Ted Cruz Clarifies Sex Toys Policy, and No, This Is Not a Joke Headline

Texas Republican again denies he “liked” porn on Twitter

When Sen. Ted Cruz’s official Twitter account “liked” a pornographic video late Monday night, many delighted in the fact that as a Texas state attorney, he had once argued that there is no Constitutional right “to stimulate one’s genitals.”

In an interview with CNN on Wednesday, Cruz clarified that he doesn’t actually think about the subject very often — and explained that when he made the genitals argument, he was just doing his job.

“I spent five-and-a-half years as the solicitor general in Texas, I worked for the attorney general. The attorney general’s job is to defend the laws passed by the Texas legislature. One of those laws was a law restricting the sale of sex toys, which is a stupid law,” Cruz said. “Consenting adults should be able to do whatever they want in their bedrooms.”

The former Republican presidential candidate also denied, again, that he was the one who liked porn on Twitter. He said a staffer (whom he would not identify) was responsible, adding that the staffer “feels terrible.”

In 2007, when Cruz served as a Texas public servant, his legal team filed a 76-page brief defending a state law that sought to ban the sale of dildos and sex toys — which the brief described as “obscene devices,” according to Mother Jones.

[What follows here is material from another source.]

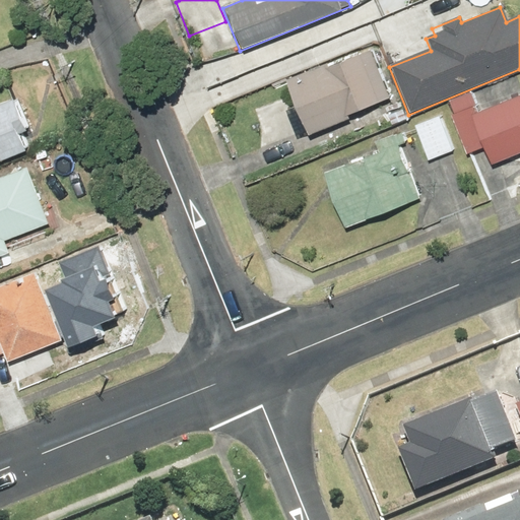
[(389,98),(370,52),(334,67),(332,62),(284,83),(295,108),(284,112),(295,136),(305,132),(307,137),(345,121),(344,117),(389,98)]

The brief, filed with the Fifth Circuit Court of Appeals, asserted that Texas had a “government” interest in “discouraging … autonomous sex.” Furthermore, Cruz’s office asserted, “There is no substantive-due-process right to stimulate one’s genitals for non-medical purposes unrelated to procreation or outside of an interpersonal relationship.”

But as he explained Wednesday, he was only doing his job.